Évidemment, Lechat m'accompagnait. Mais je ne m'intéressai pas à son manège. Un nouveau chapitre de mon roman était en train de naître dans ma tête, si bien que j'hésitai entre poursuivre mon chemin jusqu'à l'abri de jardin pour y prendre la tondeuse et faire demi-tour pour aller me poser à mon bureau avec une tasse de café. Mon pas se ralentit. Celui de la bête cessa tout à fait.
Elle se figea soudain au bord du petit talus qui plongeait vers la prairie, à l'emplacement précis où j'avais cru voir mon père quelques jours plus tôt. Une étrange appréhension me saisit. Je ne voulais plus avoir de vision. J'avalai difficilement ma salive, la gorge obstruée par une boule de ... chagrin ? colère ? peur ? je ne savais plus. Cela passa très rapidement.

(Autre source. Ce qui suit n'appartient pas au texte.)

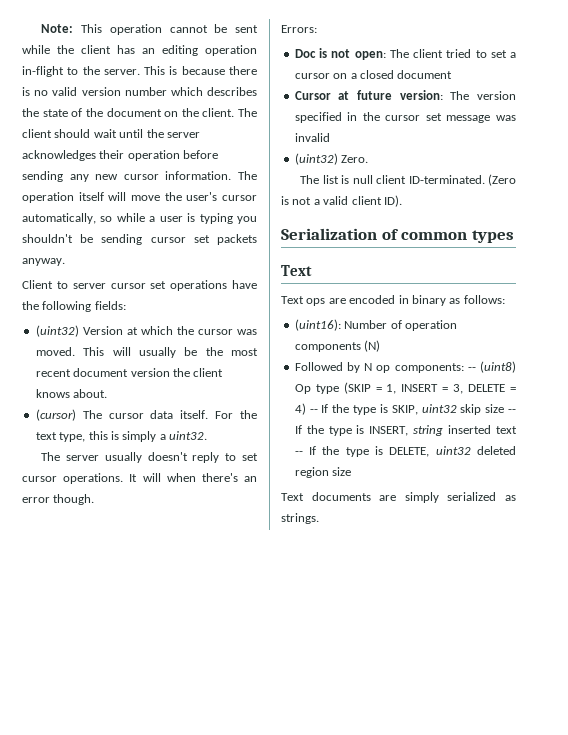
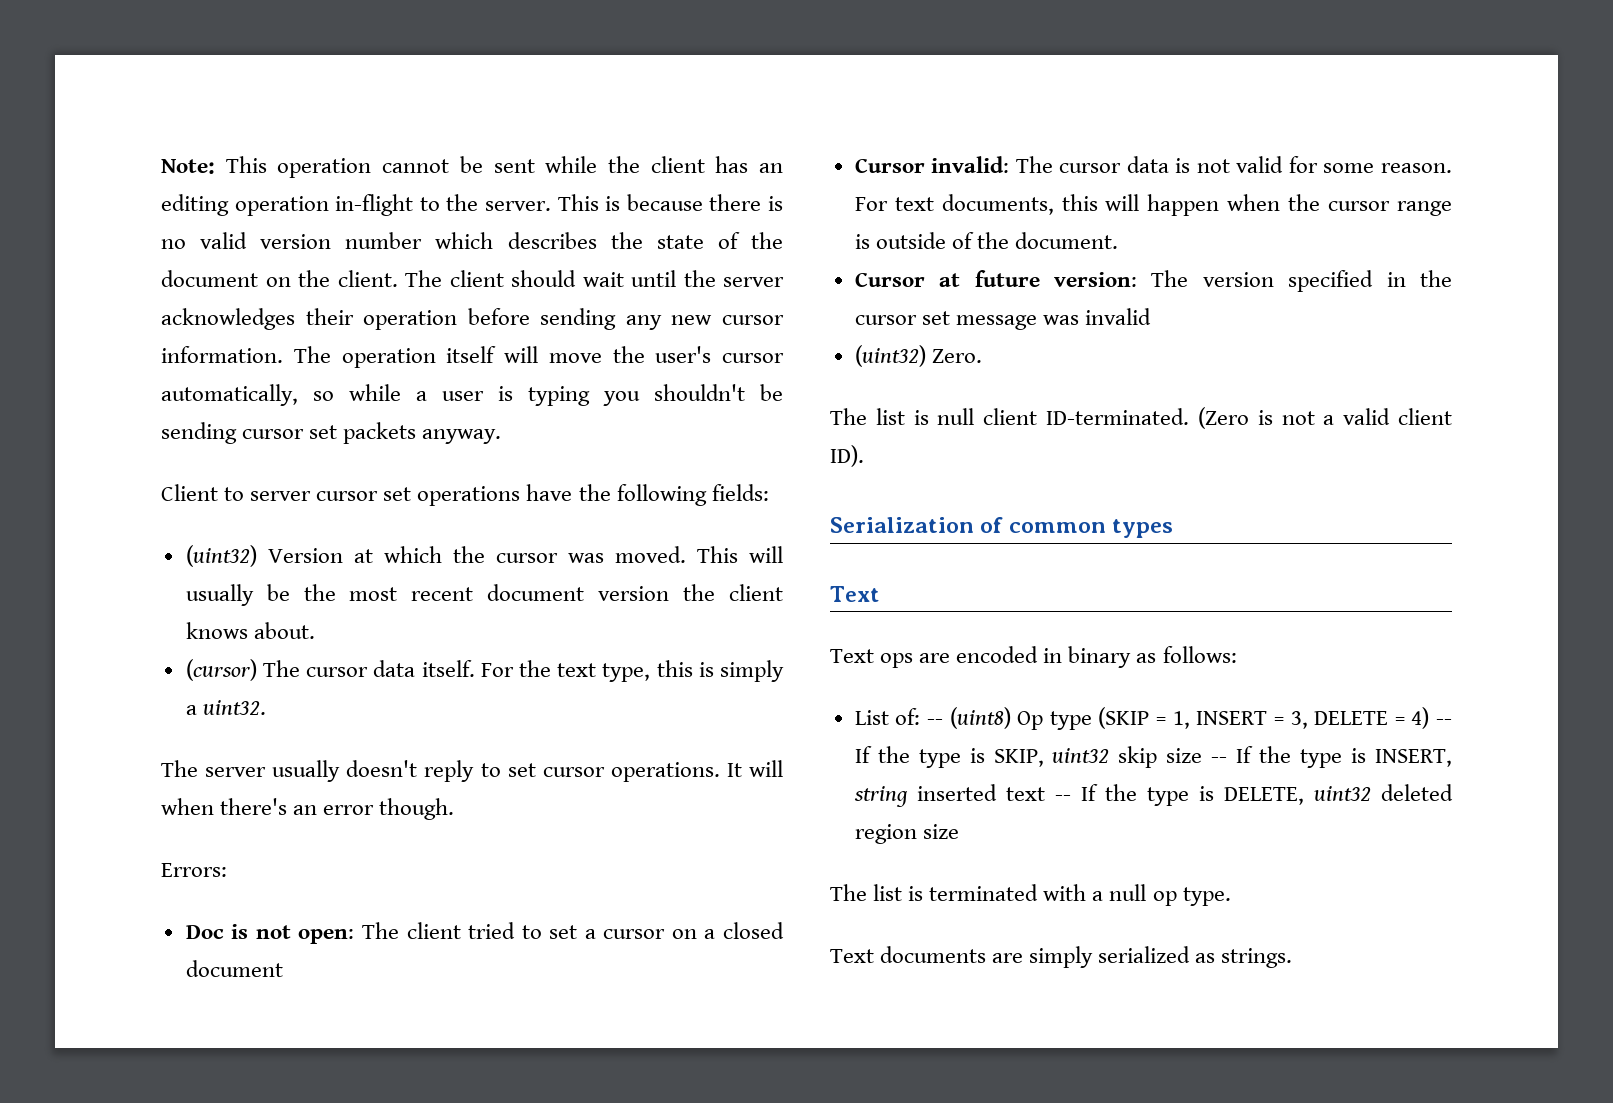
(453, 74) none -> [854,156,1452,173] [854,194,1452,216] [854,232,1119,249] // Cursor invalid: The cursor data is not valid for some reason. For text documents, this will happen when the cursor range is outside of the document.
[294,319,457,331] [294,340,381,352] [294,362,464,373] (uint16): Number of operation components (N) // Followed by N op components: -> [854,708,921,725] List of:
(352, 471) none -> [830,884,1231,906] // The list is terminated with a null op type.

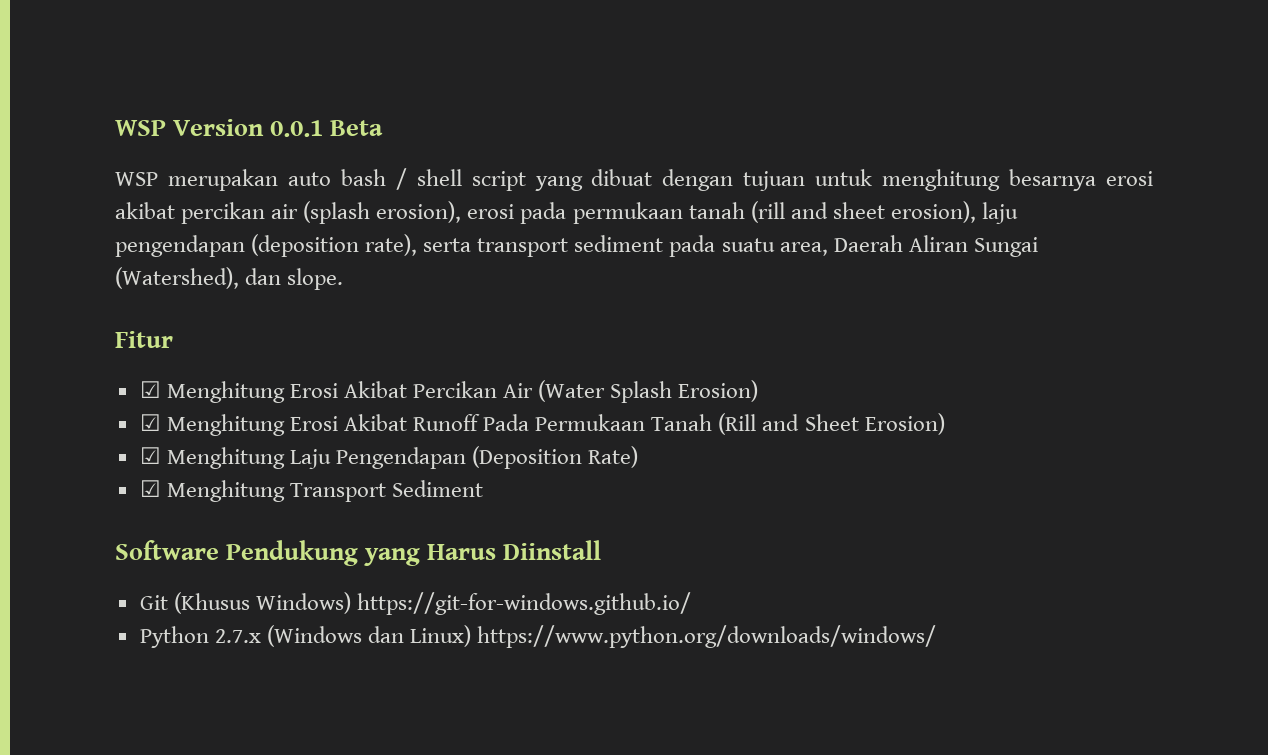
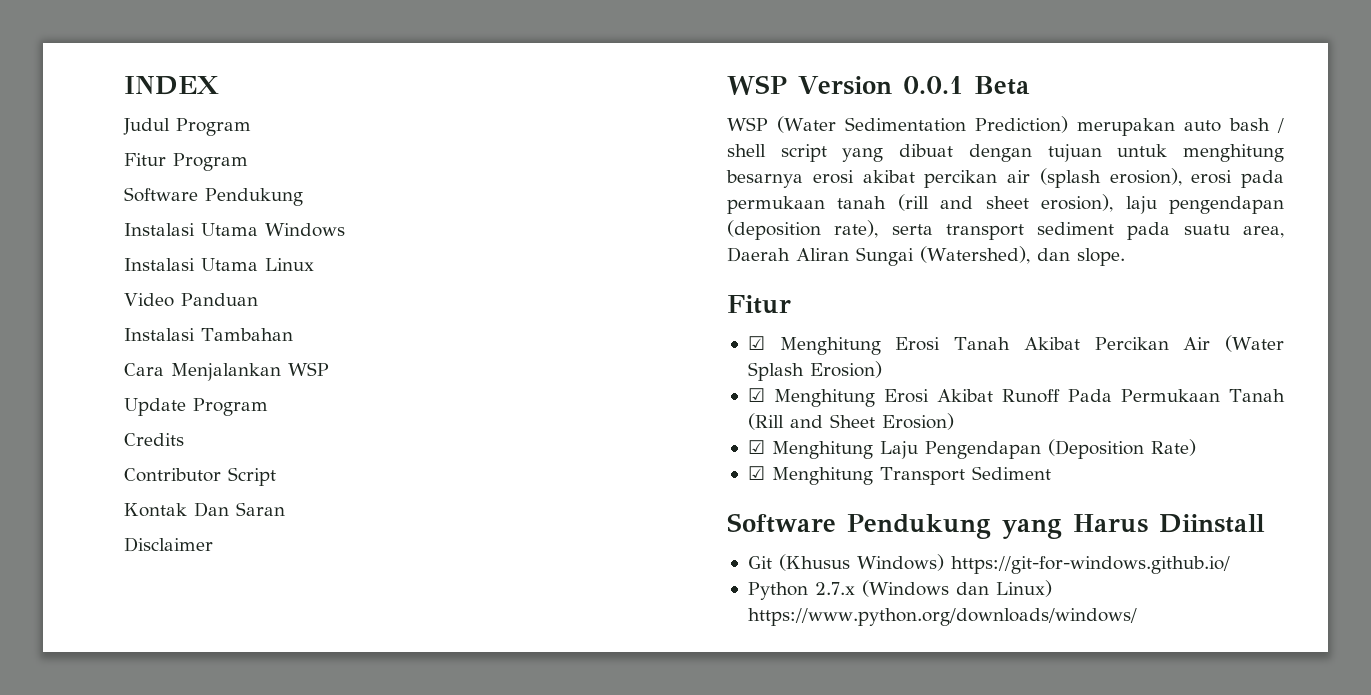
(115, 128) none -> [124,76,219,95] [123,118,251,136] [124,153,248,171] [124,187,303,206] [124,223,345,237] [124,258,314,271] [124,293,258,307] [124,328,293,341] [124,362,329,381] [124,398,268,416] [124,433,184,446] [124,467,276,486] [124,502,285,517] [124,537,213,552] INDEX // Judul Program // Fitur Program // Software Pendukung // Instalasi Utama Windows // Instalasi Utama Linux // Video Panduan // Instalasi Tambahan // Cara Menjalankan WSP // Update Program // Credits // Contributor Script // Kontak Dan Saran // Disclaimer //
(158, 179) none -> [777,116,1068,133] (Water Sedimentation Prediction)
(338, 390) none -> [954,337,1011,350] Tanah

En guise de vision, ce qui avait attiré l'attention de Lechat était des plus prosaïques. C'était un bout de bois qui émergeait du talus. Je me dis qu'il valait mieux l'ôter de là, que je risquais de me prendre les pieds dedans la prochaine fois que je descendrais dans la prairie avec une brouettée de mauvaises herbes à benner sur mon ébauche de compost.
- Merci, Lechat. Tu m'as évité une belle bûche.
Je saisis le bout de bois, et le relâchai aussitôt. Ce n'était pas du bois. Cela en avait la couleur, brune et ocre, la dureté, mais pas la densité. Interloquée, je me penchai, tout en gratouillant la tête de Lechat, dont le poil se hérissait.
Les ours ! Mes mains agrippèrent une touffe de longs poils soyeux et la secouèrent en tous sens. Le sang m'aveuglait. Je fermai les yeux pour ne plus voir ce brouillard rouge.
- Tout va bien, Anne.
Après, je ne sais plus.
Je fus projetée en arrière avec une incroyable brutalité. Le ciel devint tout noir. Un hurlement retentit, dont j'ignore s'il venait de ma propre gorge. Une odeur d'orage emplit l'air. Je n'étais plus que douleur et terreur. Je perdis conscience.